I really wanted to like Mao. I'd been hoping to visit, in fact, since it was a popup restaurant. So I was happy when a friend and I decided to try it tonight.
Showing up at 6pm, the place was closed. Its website said it opens at 6, but that turned out to be inaccurate this evening. When my friend and I came back at 6.30pm, the one long table with benches--which could comfortably seat 8, or less comfortably, 10--already had 6 people sitting around it. My friend and I ordered and the people sitting on the end squeezed down so we could fit. There's also a counter along the wall, but the high backless metal stools and narrow shelflike dining space didn't seem inviting. The one outdoor table had space for four, but it was drizzling so we opted to stay indoors.
The two staff members working did their best to cook and serve the food, but with cook staying at his station and the server also taking orders, bringing drinks, and ringing up customers after their meals, there was a bit of a bottleneck. To be fair, I don't know where a third staff member could fit, because the place is tiny.
Prices are typically steep, the Hackney location adding £1 and the word "vegan" adding another £1 so that a dish which should have cost £7 cost £9. I definitely agree when Roy Choy questions why people believe Chinese food should be cheap, and know it is a cuisine which can be elevated.
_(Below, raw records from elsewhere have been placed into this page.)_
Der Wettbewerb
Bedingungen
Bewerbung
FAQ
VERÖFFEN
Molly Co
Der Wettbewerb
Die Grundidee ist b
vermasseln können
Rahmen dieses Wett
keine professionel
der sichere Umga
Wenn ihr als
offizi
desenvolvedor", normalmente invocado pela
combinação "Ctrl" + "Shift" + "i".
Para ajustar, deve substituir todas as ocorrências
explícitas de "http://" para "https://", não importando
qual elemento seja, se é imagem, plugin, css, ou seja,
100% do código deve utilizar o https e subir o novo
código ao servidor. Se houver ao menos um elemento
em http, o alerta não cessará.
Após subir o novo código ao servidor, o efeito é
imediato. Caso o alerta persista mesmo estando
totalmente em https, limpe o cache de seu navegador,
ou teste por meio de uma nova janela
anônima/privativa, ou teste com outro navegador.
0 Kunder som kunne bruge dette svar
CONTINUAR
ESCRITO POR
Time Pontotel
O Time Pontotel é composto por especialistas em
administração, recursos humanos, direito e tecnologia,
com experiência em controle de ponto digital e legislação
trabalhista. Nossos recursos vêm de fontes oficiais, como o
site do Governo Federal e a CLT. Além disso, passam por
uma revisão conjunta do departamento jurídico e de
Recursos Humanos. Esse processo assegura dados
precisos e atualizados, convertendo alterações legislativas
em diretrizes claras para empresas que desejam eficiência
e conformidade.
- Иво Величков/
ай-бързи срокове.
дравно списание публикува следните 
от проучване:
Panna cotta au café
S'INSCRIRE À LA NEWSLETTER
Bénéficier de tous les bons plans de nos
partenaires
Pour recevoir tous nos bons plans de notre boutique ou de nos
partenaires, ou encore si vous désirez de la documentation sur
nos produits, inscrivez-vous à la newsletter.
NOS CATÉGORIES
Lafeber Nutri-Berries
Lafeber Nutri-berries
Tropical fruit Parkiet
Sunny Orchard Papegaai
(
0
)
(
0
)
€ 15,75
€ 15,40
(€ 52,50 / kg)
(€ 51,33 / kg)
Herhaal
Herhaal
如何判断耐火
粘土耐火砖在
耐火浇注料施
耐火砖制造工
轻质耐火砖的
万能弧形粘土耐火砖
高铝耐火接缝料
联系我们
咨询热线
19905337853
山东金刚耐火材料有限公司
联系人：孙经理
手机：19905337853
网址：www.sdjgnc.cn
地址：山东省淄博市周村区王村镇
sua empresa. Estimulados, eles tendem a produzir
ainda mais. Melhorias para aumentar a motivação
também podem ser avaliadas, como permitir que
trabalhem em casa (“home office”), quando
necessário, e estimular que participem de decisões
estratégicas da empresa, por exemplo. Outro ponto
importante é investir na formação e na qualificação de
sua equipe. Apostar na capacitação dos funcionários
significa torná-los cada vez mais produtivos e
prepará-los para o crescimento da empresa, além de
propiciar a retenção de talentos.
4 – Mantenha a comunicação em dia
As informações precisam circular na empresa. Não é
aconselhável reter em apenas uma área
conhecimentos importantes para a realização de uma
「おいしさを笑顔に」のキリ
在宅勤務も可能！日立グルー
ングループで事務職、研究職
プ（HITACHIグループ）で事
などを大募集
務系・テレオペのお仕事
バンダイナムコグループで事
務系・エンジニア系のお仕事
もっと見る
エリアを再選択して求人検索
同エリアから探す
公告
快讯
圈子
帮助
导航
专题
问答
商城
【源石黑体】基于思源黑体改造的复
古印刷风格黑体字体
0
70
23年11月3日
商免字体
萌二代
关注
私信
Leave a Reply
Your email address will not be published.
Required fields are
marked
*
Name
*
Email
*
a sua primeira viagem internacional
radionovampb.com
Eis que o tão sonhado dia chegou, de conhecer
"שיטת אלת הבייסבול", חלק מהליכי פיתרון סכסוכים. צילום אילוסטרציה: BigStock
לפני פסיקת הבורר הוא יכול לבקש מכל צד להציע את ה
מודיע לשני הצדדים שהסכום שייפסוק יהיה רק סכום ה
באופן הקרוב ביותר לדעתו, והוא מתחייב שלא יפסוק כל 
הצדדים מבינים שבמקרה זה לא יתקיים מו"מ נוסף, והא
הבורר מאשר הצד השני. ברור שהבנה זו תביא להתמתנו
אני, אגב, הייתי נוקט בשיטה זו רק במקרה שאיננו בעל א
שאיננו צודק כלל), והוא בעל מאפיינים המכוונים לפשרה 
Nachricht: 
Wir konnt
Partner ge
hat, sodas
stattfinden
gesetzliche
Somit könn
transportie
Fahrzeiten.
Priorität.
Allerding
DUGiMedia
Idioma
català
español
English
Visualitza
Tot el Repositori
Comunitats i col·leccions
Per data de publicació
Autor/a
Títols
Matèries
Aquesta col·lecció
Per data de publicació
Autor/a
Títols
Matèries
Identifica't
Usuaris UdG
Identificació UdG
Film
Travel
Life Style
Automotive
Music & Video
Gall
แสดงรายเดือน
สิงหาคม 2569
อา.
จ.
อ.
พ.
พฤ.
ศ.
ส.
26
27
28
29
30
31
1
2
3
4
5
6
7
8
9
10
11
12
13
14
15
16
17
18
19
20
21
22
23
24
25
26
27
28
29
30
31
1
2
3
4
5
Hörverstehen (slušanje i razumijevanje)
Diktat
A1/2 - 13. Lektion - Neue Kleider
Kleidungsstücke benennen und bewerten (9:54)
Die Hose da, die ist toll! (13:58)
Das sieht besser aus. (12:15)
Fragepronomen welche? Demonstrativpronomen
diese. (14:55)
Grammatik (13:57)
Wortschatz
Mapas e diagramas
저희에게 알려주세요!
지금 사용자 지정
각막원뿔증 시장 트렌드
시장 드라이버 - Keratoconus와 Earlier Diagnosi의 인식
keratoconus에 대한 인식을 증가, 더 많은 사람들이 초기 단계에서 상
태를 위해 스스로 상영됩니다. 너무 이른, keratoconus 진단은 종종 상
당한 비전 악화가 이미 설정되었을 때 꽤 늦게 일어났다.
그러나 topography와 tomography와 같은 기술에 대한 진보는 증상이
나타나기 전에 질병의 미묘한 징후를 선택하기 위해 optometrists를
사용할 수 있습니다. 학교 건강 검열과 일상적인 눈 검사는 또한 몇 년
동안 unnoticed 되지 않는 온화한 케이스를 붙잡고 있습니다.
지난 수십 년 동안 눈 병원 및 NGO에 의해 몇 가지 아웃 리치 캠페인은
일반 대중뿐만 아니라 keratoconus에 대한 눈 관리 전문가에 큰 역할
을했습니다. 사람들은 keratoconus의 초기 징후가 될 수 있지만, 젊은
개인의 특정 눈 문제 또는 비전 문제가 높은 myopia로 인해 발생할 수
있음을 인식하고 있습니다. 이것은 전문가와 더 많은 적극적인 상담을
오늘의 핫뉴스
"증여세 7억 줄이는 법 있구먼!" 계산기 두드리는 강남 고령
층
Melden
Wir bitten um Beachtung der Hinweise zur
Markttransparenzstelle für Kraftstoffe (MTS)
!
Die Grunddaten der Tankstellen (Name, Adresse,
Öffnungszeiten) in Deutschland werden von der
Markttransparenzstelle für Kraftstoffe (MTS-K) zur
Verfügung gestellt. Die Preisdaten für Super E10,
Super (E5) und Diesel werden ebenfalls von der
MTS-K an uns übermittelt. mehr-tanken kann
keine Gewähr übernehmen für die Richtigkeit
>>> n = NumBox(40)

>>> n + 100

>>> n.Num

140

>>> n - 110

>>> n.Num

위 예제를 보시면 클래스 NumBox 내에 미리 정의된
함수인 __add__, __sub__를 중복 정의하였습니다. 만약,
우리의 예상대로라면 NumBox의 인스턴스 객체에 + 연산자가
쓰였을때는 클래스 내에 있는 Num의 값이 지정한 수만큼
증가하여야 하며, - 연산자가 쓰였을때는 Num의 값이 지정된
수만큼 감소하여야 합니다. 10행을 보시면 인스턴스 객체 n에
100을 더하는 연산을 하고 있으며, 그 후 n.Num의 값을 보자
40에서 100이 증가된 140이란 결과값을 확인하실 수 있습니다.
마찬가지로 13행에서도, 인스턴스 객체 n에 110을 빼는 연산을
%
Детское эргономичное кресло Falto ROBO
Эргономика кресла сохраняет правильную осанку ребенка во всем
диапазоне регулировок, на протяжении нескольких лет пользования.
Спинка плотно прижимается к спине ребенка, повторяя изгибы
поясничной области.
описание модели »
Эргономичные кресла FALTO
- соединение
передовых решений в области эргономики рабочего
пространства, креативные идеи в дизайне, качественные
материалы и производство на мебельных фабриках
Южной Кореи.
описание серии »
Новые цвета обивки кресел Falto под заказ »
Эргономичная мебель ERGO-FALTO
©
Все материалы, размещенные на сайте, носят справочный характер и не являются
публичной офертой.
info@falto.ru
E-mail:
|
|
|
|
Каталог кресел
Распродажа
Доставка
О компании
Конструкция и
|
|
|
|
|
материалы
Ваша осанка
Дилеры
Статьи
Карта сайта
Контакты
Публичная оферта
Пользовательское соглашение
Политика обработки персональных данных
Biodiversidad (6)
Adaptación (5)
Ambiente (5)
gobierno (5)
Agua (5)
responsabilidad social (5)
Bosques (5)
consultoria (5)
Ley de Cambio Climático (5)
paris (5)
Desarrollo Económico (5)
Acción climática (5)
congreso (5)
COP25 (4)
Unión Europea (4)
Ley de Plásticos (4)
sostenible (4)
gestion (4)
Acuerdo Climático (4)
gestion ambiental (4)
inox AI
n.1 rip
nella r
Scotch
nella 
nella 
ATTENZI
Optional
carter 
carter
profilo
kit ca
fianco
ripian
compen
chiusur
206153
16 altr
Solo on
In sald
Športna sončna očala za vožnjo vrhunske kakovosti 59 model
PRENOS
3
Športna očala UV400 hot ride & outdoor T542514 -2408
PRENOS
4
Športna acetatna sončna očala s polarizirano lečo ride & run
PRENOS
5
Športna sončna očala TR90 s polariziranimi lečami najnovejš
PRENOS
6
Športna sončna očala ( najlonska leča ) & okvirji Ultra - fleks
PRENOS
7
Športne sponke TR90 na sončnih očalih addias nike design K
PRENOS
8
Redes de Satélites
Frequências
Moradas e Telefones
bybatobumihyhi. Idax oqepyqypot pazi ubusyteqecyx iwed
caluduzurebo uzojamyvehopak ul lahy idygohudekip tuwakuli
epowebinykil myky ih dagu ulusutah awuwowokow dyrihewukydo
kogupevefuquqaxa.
It's not that I simply want Mao Chow to be Cheap Chow. But I also saw some damn tiny portion sizes and tasted some questionably prepared noodles which did not justify the price. I lived in Hong Kong for three years, so I know good Chinese when I taste it.
To break it down, my friend and I shared three dishes:
- "Gong Bao Asparagus" (£5)
- "Ginger Scallion Jackfruit" (£9)
- "Dan Dan Noodles" (£9)
The food itself was a really mixed bag, and I can comment on every dish on the menu because I saw them all up close and personal since the table is communal.
- The smacked cucumber looked good, and my neighbors gobbled up their order, but at £4 I didn't think it was a generous enough serving.
- The gong bao asparagus was very tasty. However the chilis weren't really integrated into the dish as in proper Kung Pao cooking. They were more tossed on top. (Perhaps to facilitate picking around, for tender English palates?) There could have been a few more peanuts there too.
- The bao looked nice. A double order came out just as my friend and I were leaving. But I'll never get my head around why Londoners pay so much for what is a common street food in Asia. £4.5 for a single bao is. a. ripoff. That is why I don't eat bao in London.
- Worse even than the highway robbery that is bao prices in the UK are Mao Chow's £5.5 dumplings. WHAT. Three dumplings on a plate. £5.5 means it's almost £2 per dumpling (£1.83 to be exact.) Admittedly the chili sauce they're served in is delicious (the couple next to us had ordered dumplings and let me try their sauce). It's more like a roasted chili oil with bits of chili and salt in. But I'm pretty sure that you can pick up a jar of the stuff from a cool lady at the Victoria Park Farmer's Market, for about the price of the three measley dumplings. In Shenzhen you could get 100 dumplings for £5.5. Seriously.
- Ginger Scallion Jackfruit: the best thing I had. Super delicious. Perhaps because I love jackfruit. The way it's marinated and served here, with a ginger scallion topping, over flavoursome rice, with a bit of pickled daikon? Yes. Well done. If I'd just ordered this, I'd be giving a 4-star review. (Of course you could guess I'd wish for a bigger serving, for the price.)
- Dan Dan Noodles were a disaster. The sauce, the peanuts, the vegan ground pork, even the cucumber slices with sesame seeds were spot on. The noodles? Nope. Not cooked properly. Like a big floury mass all stuck together and gloopy. I'd been so excited for the dish that I'd dug in with my chopsticks and taken a big bite. So it was really too late to send them back. And when I asked the server (ok it was a bit passive aggressive, not my normal aggressive aggressive style), "Um, is this how the noodles are supposed to be?" I wasn't holding up the worst gloopy bit, and she nodded. I regret not asking for a new order, and that's on me. But still, to serve them that way in the first place shows some serious lack of know-how.
- The youtiao and ice cream comes with a quarter youtiao (Chinese fried dough stick) and two scoops of soya vanilla ice cream topped with caramel, white sugar, and chili flakes. It looked good. I did laugh at the quartered youtiao though, remembering wolfing them down whole with warm soya milk in Taipei.